DATA SHOWN →
----

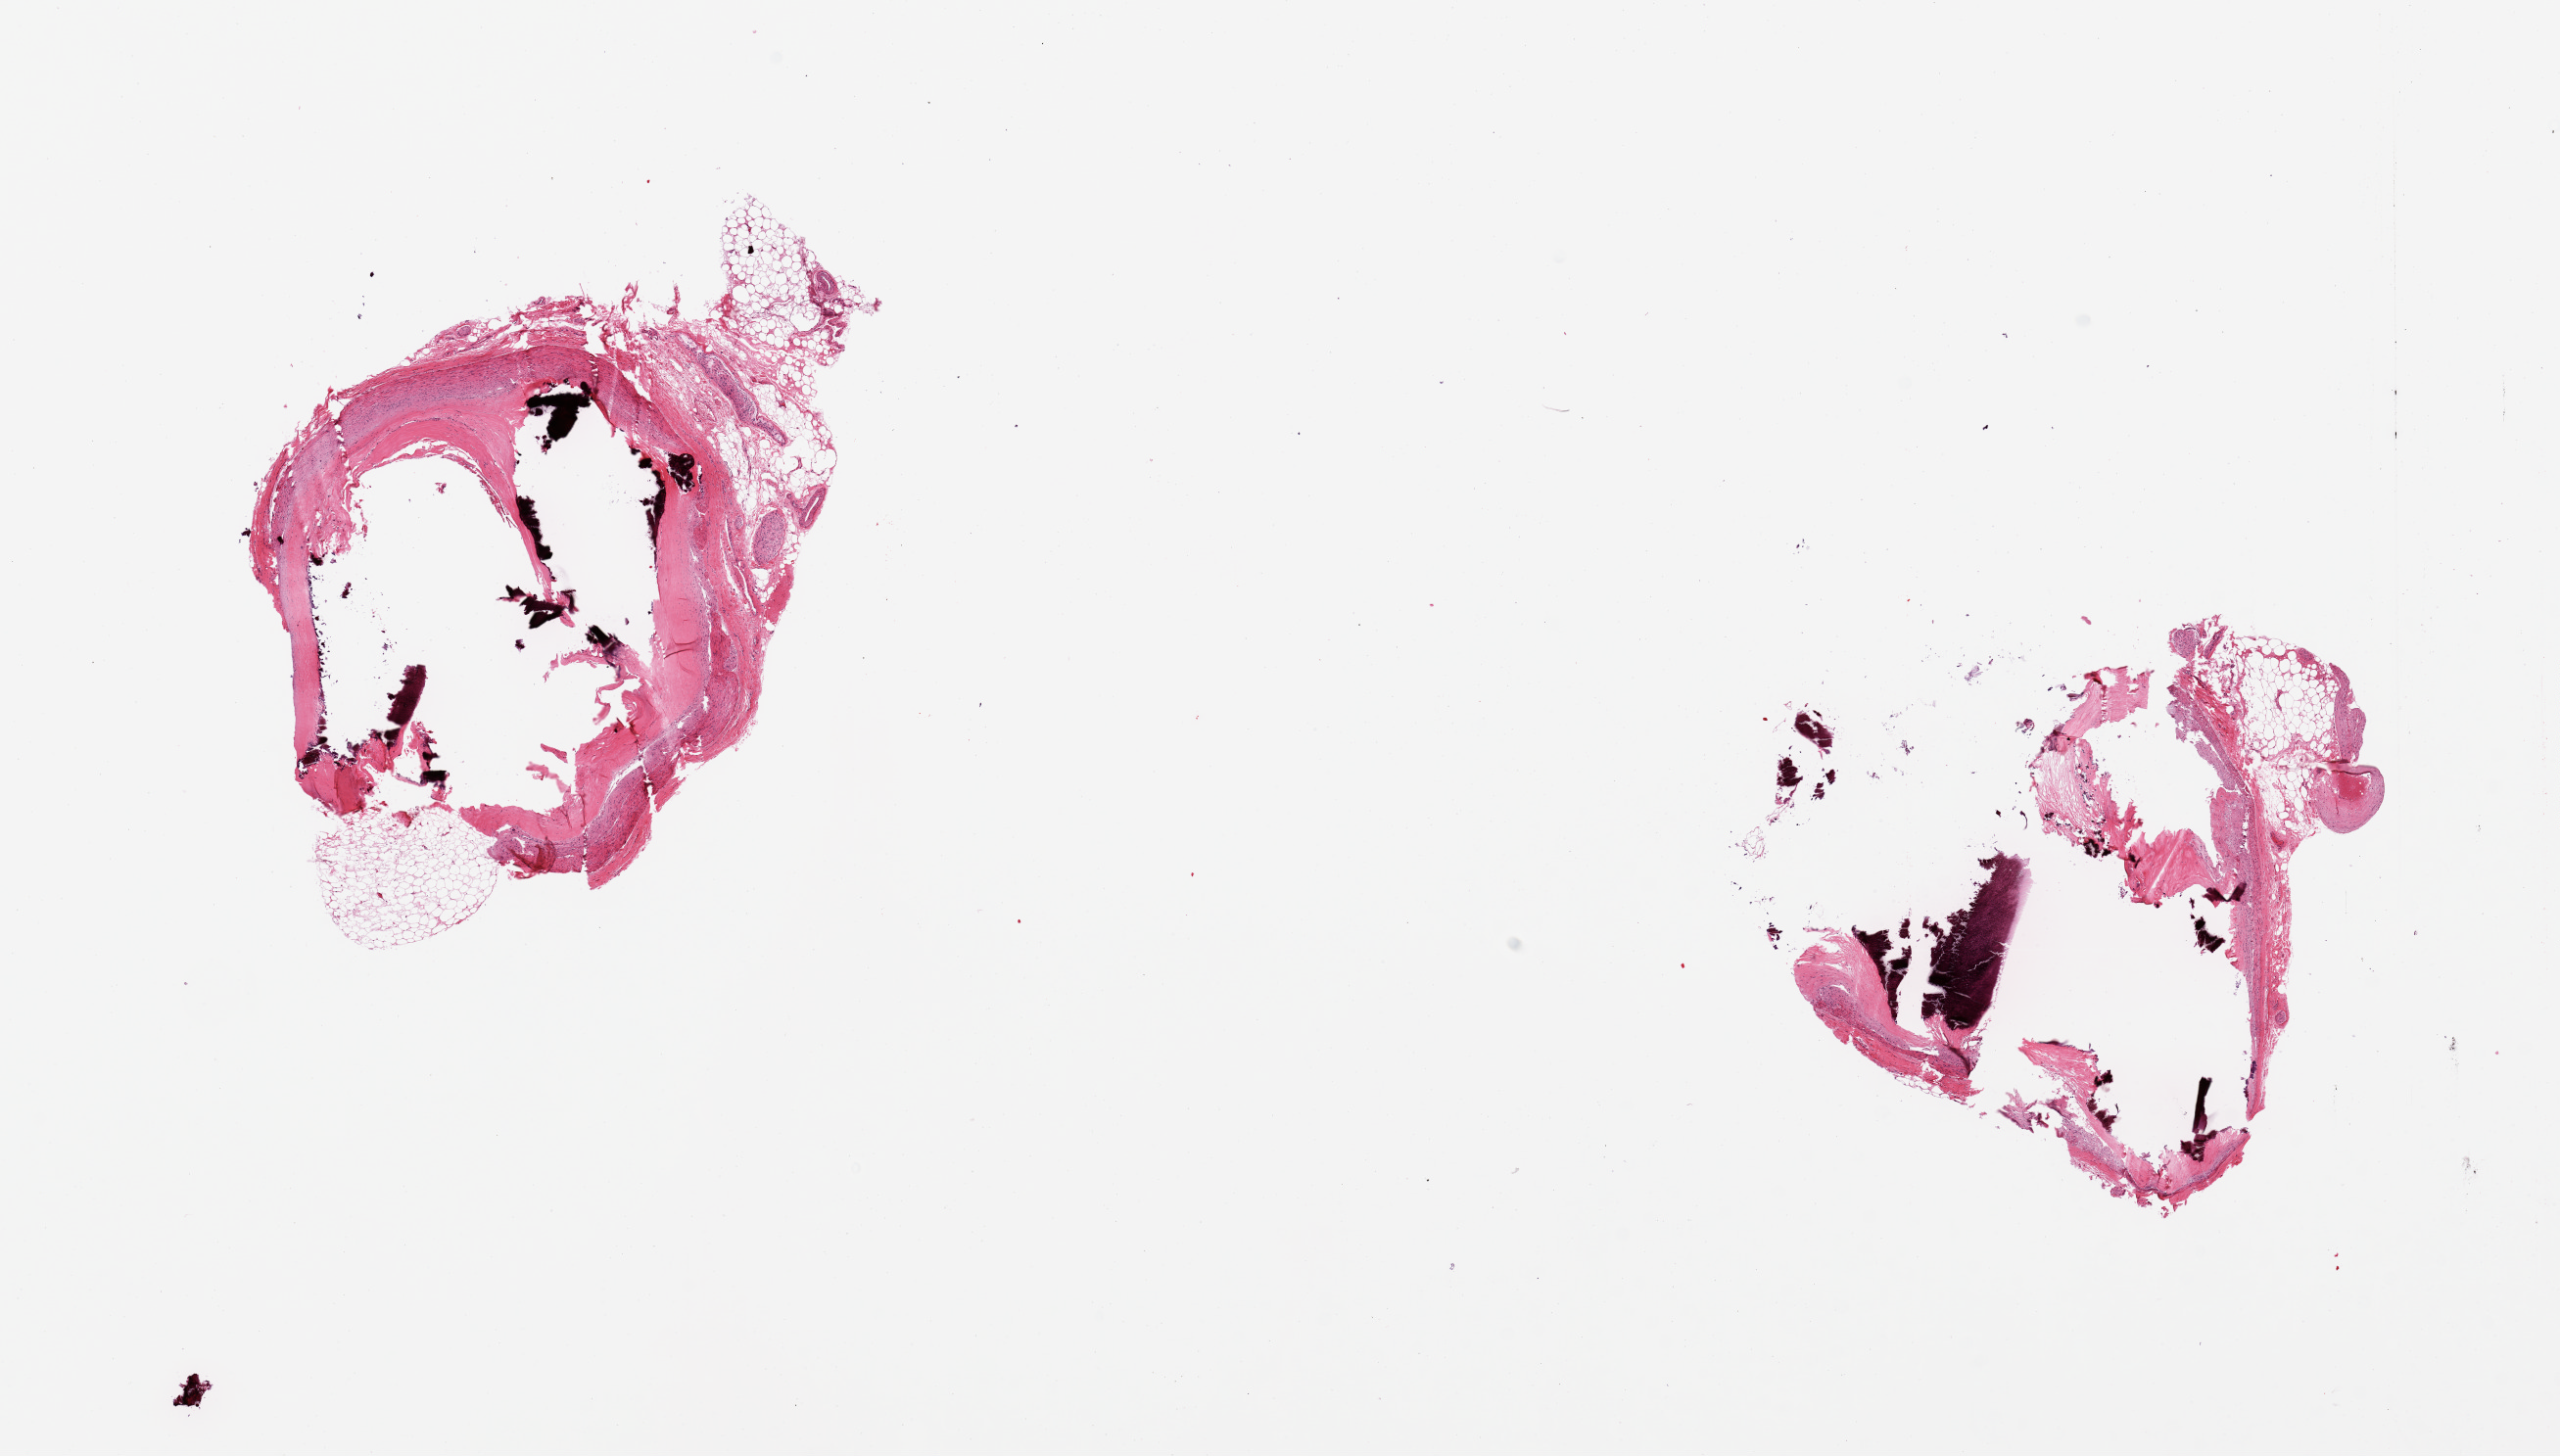
Digitized hematoxylin and eosin (H&E)-stained section, brightfield — shown as a low-resolution overview of the whole scanned area (about 20.7 x 11.8 mm, slide scanned at 20x); PAXgene-fixed, paraffin-embedded tissue; section of coronary artery (target tissue); donor tissue sample.
- review note (as recorded): 2 pieces, one of them fragmenetd; marked atherosclerotic changes with calcifications significantly compromising lumen, attachment of adipose tissue and nerve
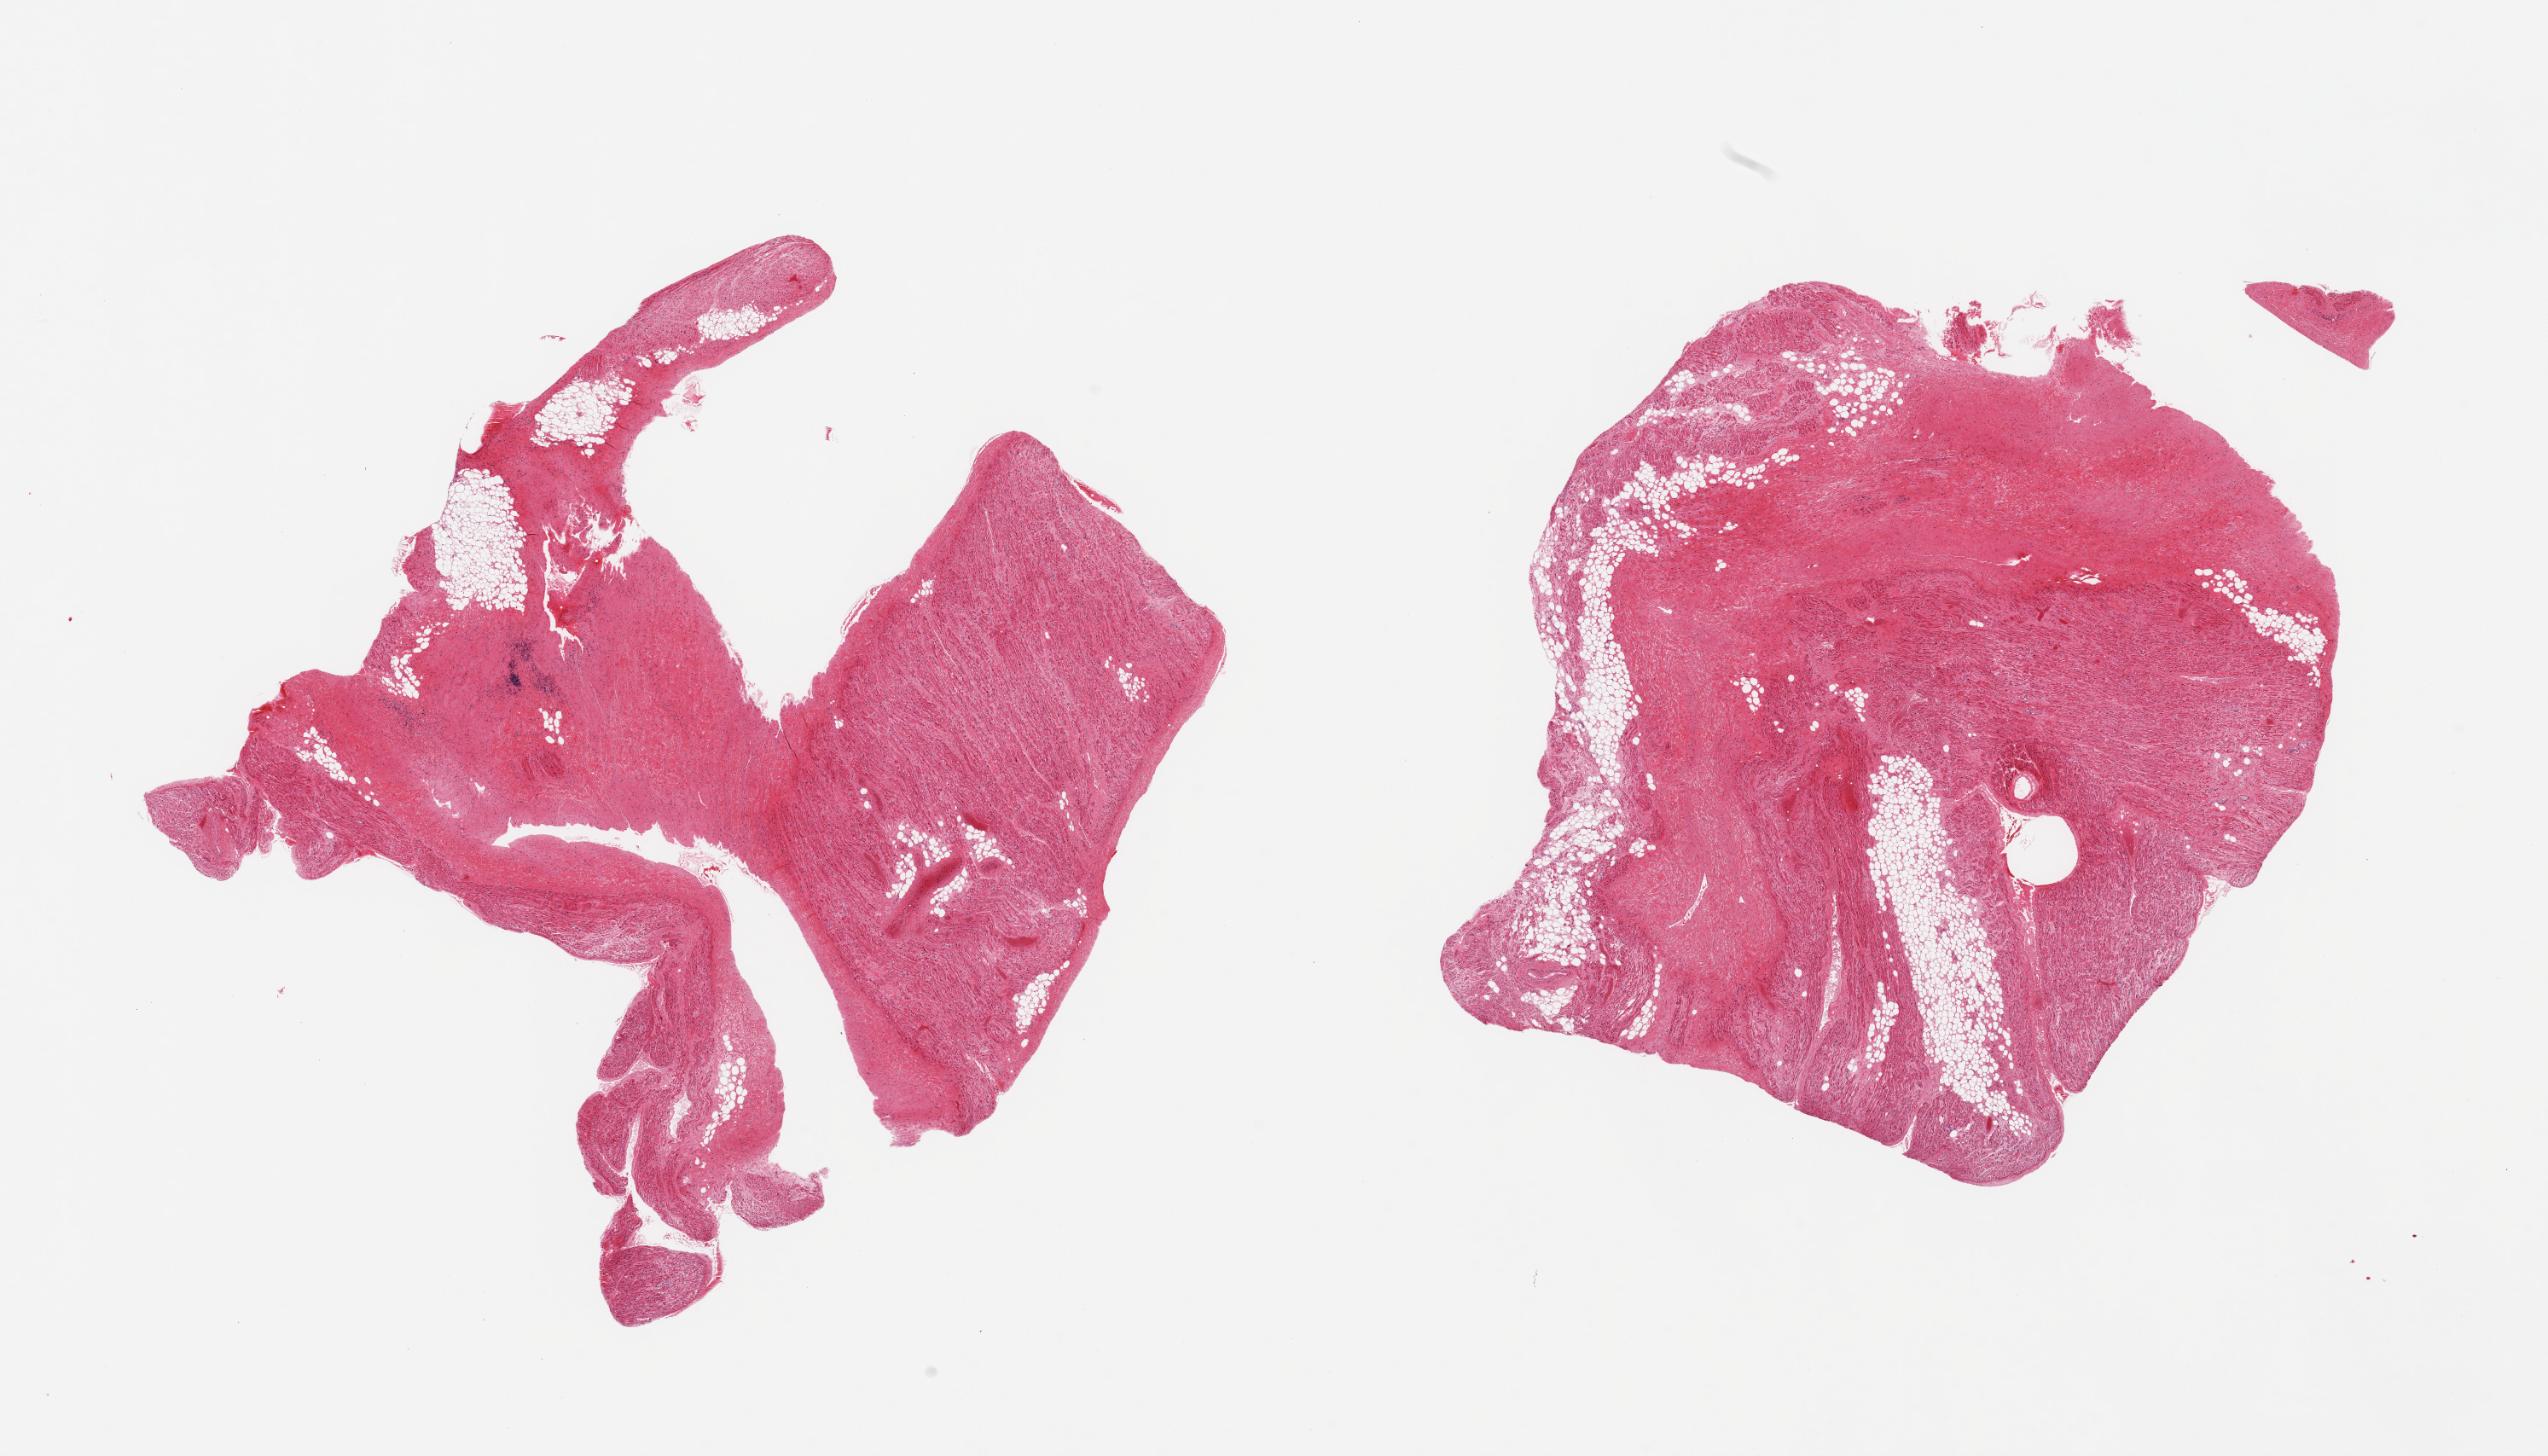
Digitized hematoxylin and eosin (H&E)-stained section, brightfield — whole scanned area (about 23.6 x 13.5 mm, acquisition: 20x scan) shown as a low-resolution overview; PAXgene-fixed paraffin-embedded (PFPE) section; section of auricular appendage (target tissue); donor tissue sample. Donor: female.
Review note (as recorded): 2 pieces; 50% internal fibrofatty content.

----

ASSIGNED TASK → When you reach an image, pass over it, and retype all other material exactly.

REPLY →
Digitized hematoxylin and eosin (H&E)-stained section, brightfield — shown as a low-resolution overview of the whole scanned area (about 20.7 x 11.8 mm, slide scanned at 20x); PAXgene-fixed, paraffin-embedded tissue; section of coronary artery (target tissue); donor tissue sample.
- review note (as recorded): 2 pieces, one of them fragmenetd; marked atherosclerotic changes with calcifications significantly compromising lumen, attachment of adipose tissue and nerve
Digitized hematoxylin and eosin (H&E)-stained section, brightfield — whole scanned area (about 23.6 x 13.5 mm, acquisition: 20x scan) shown as a low-resolution overview; PAXgene-fixed paraffin-embedded (PFPE) section; section of auricular appendage (target tissue); donor tissue sample. Donor: female.
Review note (as recorded): 2 pieces; 50% internal fibrofatty content.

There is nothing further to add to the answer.